The day after Microsoft stopped running the Xbox One's servers, its DRM would have made everything I purchased fail. It doesn't matter which system I use it on - my primary or a secondary - without verification, the games go away.
Microsoft also has shown a dismissive attitude toward backwards compatibility. The 360 poorly supported some old games; the One doesn't support them at all. Based in that policy, there is little incentive to keep servers up long-term. EA already turns off old multiplayer servers - I do not trust Microsoft to continue supporting Xbox One games on old hardware, long after it's ceases to make them money.
This is a similar deal offered with Steam or Kindle books.

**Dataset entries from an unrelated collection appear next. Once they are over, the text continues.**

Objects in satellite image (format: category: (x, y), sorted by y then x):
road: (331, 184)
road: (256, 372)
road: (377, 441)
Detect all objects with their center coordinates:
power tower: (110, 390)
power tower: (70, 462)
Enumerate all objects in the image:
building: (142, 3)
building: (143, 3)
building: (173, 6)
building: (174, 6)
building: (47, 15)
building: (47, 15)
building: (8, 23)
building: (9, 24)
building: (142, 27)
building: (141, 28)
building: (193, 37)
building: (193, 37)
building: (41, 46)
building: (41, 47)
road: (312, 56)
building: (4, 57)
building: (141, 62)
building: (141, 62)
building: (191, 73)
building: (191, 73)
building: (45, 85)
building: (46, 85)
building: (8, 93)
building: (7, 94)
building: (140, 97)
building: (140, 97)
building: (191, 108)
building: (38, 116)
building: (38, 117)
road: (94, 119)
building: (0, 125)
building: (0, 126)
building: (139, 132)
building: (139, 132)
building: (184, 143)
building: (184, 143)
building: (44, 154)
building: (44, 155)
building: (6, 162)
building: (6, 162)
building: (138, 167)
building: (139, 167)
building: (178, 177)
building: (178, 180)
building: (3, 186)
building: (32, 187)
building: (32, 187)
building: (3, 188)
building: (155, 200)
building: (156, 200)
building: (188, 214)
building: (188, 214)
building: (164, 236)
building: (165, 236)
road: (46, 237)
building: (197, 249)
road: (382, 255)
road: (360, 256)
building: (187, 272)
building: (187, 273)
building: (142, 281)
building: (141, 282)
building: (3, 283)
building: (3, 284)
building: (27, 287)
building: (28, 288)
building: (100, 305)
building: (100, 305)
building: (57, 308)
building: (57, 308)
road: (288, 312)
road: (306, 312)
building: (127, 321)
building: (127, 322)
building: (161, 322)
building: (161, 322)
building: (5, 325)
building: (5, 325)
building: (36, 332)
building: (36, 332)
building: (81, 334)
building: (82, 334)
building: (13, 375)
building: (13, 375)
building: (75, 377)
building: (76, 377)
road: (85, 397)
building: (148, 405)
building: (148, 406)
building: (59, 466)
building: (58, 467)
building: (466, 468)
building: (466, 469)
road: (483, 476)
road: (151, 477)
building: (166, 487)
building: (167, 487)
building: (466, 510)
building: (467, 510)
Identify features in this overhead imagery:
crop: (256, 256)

Netflix is an all digital service that goes away as soon as either your internet fails or Netflix closes. On the surface, it appears similar to Xbox One. The key difference is tied to cost and hardware. I can pay $7.99 a month and get access to everything Netflix has to offer. It doesn't matter how many or how few months I've paid into the system. It's a flat exchange: $8 gets you everything. An exchange we renegotiate every month, but it's clear.
With the Xbox One, the exchange is both more costly and less clear. You pay $60 per game, that will last for some unforeseeable distance into the future. Consoles are good future investments - your NES carts still work in your NES system. We used to only have to trust our hardware - if you keep your 360 work and the discs in good shape, they will last a long time. The Xbox One requires us to trust Microsoft will keep those servers going. It's easy to say today that this will likely happen for a long time. But we'd have said the same thing about SEGA only a few generations ago.
Also, as with the Apple example above, Netflix isn't tied to a single piece of hardware. Thus making it more likely to outlive this generation of consoles than Microsoft's support for Xbox One.
Microsoft offered us a deal that is one of the worst in recent history toward DRM. With other options available, it was easy to pass on that bad deal and go with those who had better terms.